This work addresses the high inference latency and limited performance of existing test-time adaptation methods that rely on caching mechanisms and eschew backpropagation. The authors propose an efficient, prototype-based adaptation approach that eliminates conventional caches and instead dynamically weights zero-shot confidence scores to accumulate knowledge from test samples into updatable class-specific prototypes. These prototypes are integrated with vision-language models such as CLIP to enable backpropagation-free adaptation. The method achieves state-of-the-art results across 15 image recognition and 4 point cloud benchmarks, maintaining 92% of CLIP’s original inference speed on ImageNet-1K while significantly improving out-of-distribution accuracy from 65.64% to 69.38%.

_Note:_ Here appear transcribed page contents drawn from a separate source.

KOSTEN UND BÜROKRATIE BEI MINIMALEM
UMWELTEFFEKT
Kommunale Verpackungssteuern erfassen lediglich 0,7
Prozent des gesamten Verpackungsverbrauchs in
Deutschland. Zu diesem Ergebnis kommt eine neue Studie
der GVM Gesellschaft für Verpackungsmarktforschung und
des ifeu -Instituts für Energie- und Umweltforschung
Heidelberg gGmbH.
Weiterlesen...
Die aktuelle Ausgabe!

Test-time adaptation (TTA) has emerged as a promising paradigm for vision-language models (VLMs) to bridge the distribution gap between pre-training and test data. Recent works have focused on backpropagation-free TTA methods that rely on cache-based designs, but these introduce two key limitations. First, inference latency increases as the cache grows with the number of classes, leading to inefficiencies in large-scale settings. Second, suboptimal performance occurs when the cache contains insufficient or incorrect samples. In this paper, we present Prototype-Based Test-Time Adaptation (PTA), an efficient and effective TTA paradigm that uses a set of class-specific knowledge prototypes to accumulate knowledge from test samples. Particularly, knowledge prototypes are adaptively weighted based on the zero-shot class confidence of each test sample, incorporating the sample's visual features into the corresponding class-specific prototype. It is worth highlighting that the knowledge from past test samples is integrated and utilized solely in the prototypes, eliminating the overhead of cache population and retrieval that hinders the efficiency of existing TTA methods. This endows PTA with extremely high efficiency while achieving state-of-the-art performance on 15 image recognition benchmarks and 4 robust point cloud analysis benchmarks. For example, PTA improves CLIP's accuracy from 65.64% to 69.38% on 10 cross-domain benchmarks, while retaining 92% of CLIP's inference speed on large-scale ImageNet-1K. In contrast, the cache-based TDA achieves a lower accuracy of 67.97% and operates at only 50% of CLIP's inference speed.